Why Taq Polymerase is Useful

•  Thermus aquaticus, a heat-resistant bacterium.
•  Taq polymerase can withstand high temperatures.
•  Essential for PCR cycling.

How PCR Works

•  Denaturation (94°C): Separates DNA strands.
•  Annealing (45-65°C): Primers bind to target DNA.
•  Extension (72°C): Taq polymerase extends primers.

Applications of PCR

•  Amplifying tiny DNA amounts.
•  Medical-genetic analysis.
•  Forensic science (e.g., DNA profiling).
•  Analyzing archaeological and ancient DNA.

Specific Mutation Creation using PCR

•  Mutated primers introduce mismatches.
•  These mismatches are incorporated into the new DNA.

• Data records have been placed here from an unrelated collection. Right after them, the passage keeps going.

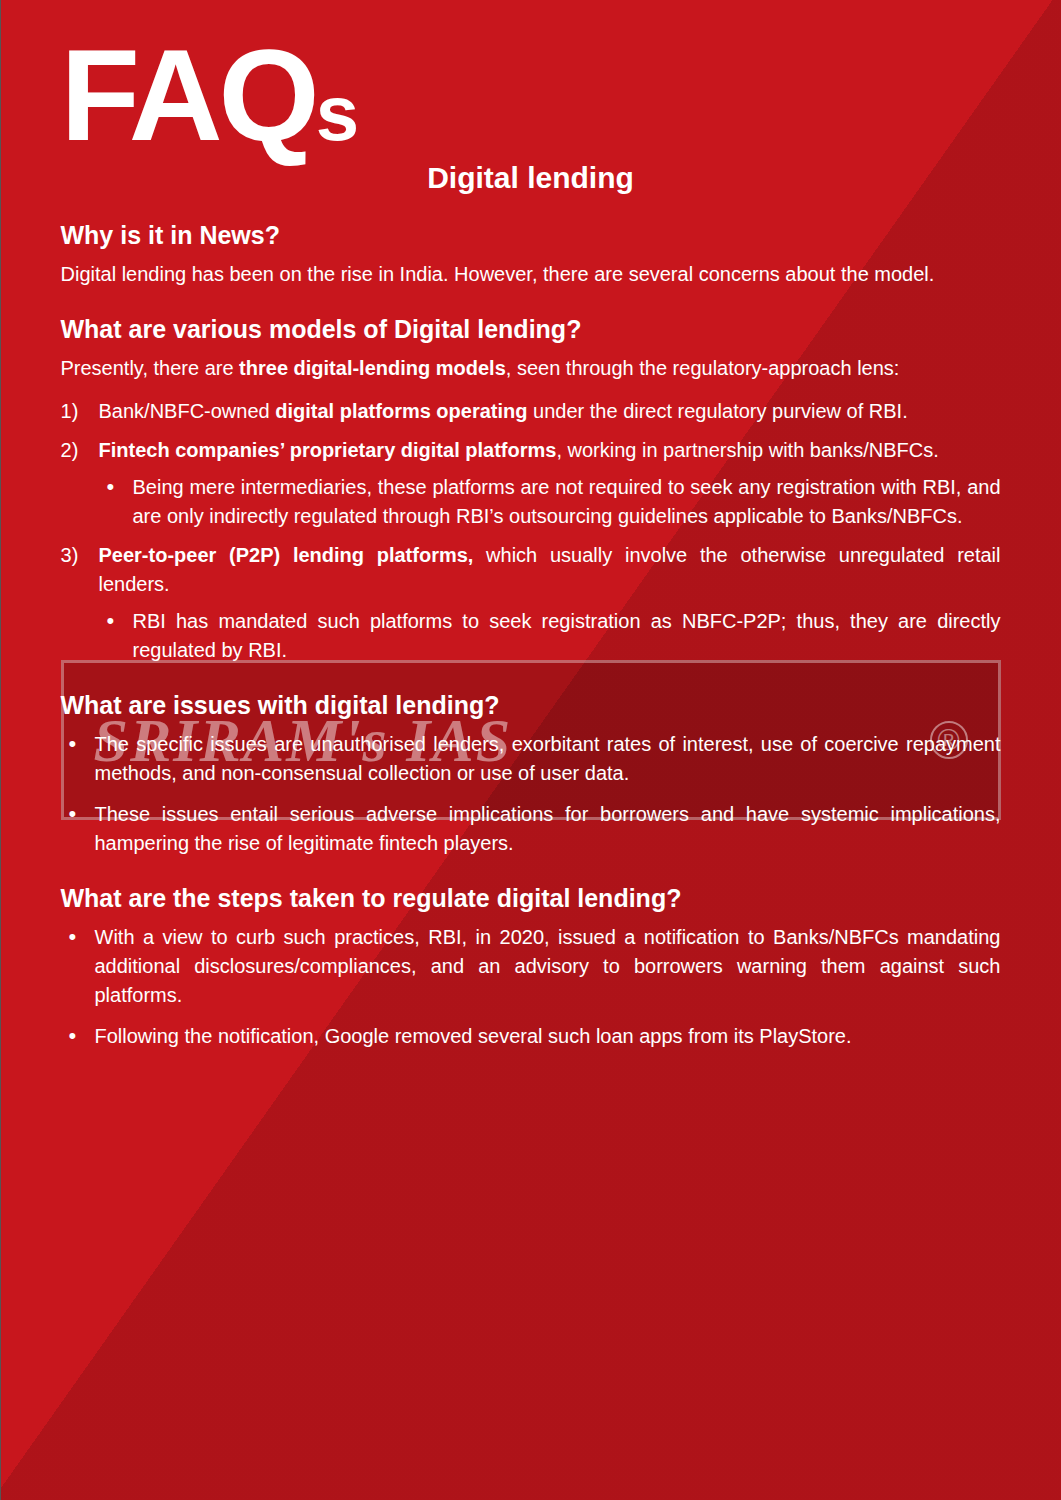SRIRAM's IAS ®
FAQs
Digital lending
Why is it in News?
Digital lending has been on the rise in India. However, there are several concerns about the model.
What are various models of Digital lending?
Presently, there are three digital-lending models, seen through the regulatory-approach lens:
Bank/NBFC-owned digital platforms operating under the direct regulatory purview of RBI.
Fintech companies’ proprietary digital platforms, working in partnership with banks/NBFCs.
Being mere intermediaries, these platforms are not required to seek any registration with RBI, and are only indirectly regulated through RBI’s outsourcing guidelines applicable to Banks/NBFCs.
Peer-to-peer (P2P) lending platforms, which usually involve the otherwise unregulated retail lenders.
RBI has mandated such platforms to seek registration as NBFC-P2P; thus, they are directly regulated by RBI.
What are issues with digital lending?
The specific issues are unauthorised lenders, exorbitant rates of interest, use of coercive repayment methods, and non-consensual collection or use of user data.
These issues entail serious adverse implications for borrowers and have systemic implications, hampering the rise of legitimate fintech players.
What are the steps taken to regulate digital lending?
With a view to curb such practices, RBI, in 2020, issued a notification to Banks/NBFCs mandating additional disclosures/compliances, and an advisory to borrowers warning them against such platforms.
Following the notification, Google removed several such loan apps from its PlayStore.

Sequencing of Archaic Hominin Genomes

•  Nuclear DNA from fossil Neanderthals amplified & compared to modern DNA.
•  Europeans and Asians share 4-5% of their genes with Neanderthals.
•  Gene flow is detected from Neanderthals into modern humans, not the reverse.
•  Suggests male Neanderthal/female human couplings.

Visualizing PCR Reactions

•  Agarose gel electrophoresis.
•  DNA fragments separated by size under electricity.
•  Fluorescent dye marks the DNA.
•  UV light visualizes DNA fragments.

Multiplex PCR

•  Identifies specific primer sets at once from different chromosomes.
•  Combined DNA Index System (CODIS) in forensic science.

Description

This quiz covers key concepts from Lecture 10 on DNA sequencing techniques and PCR. It discusses various methods of DNA sequencing, including the Sanger method, and the important role of dideoxynucleotides in terminating DNA synthesis. Test your understanding of these fundamental molecular biology techniques.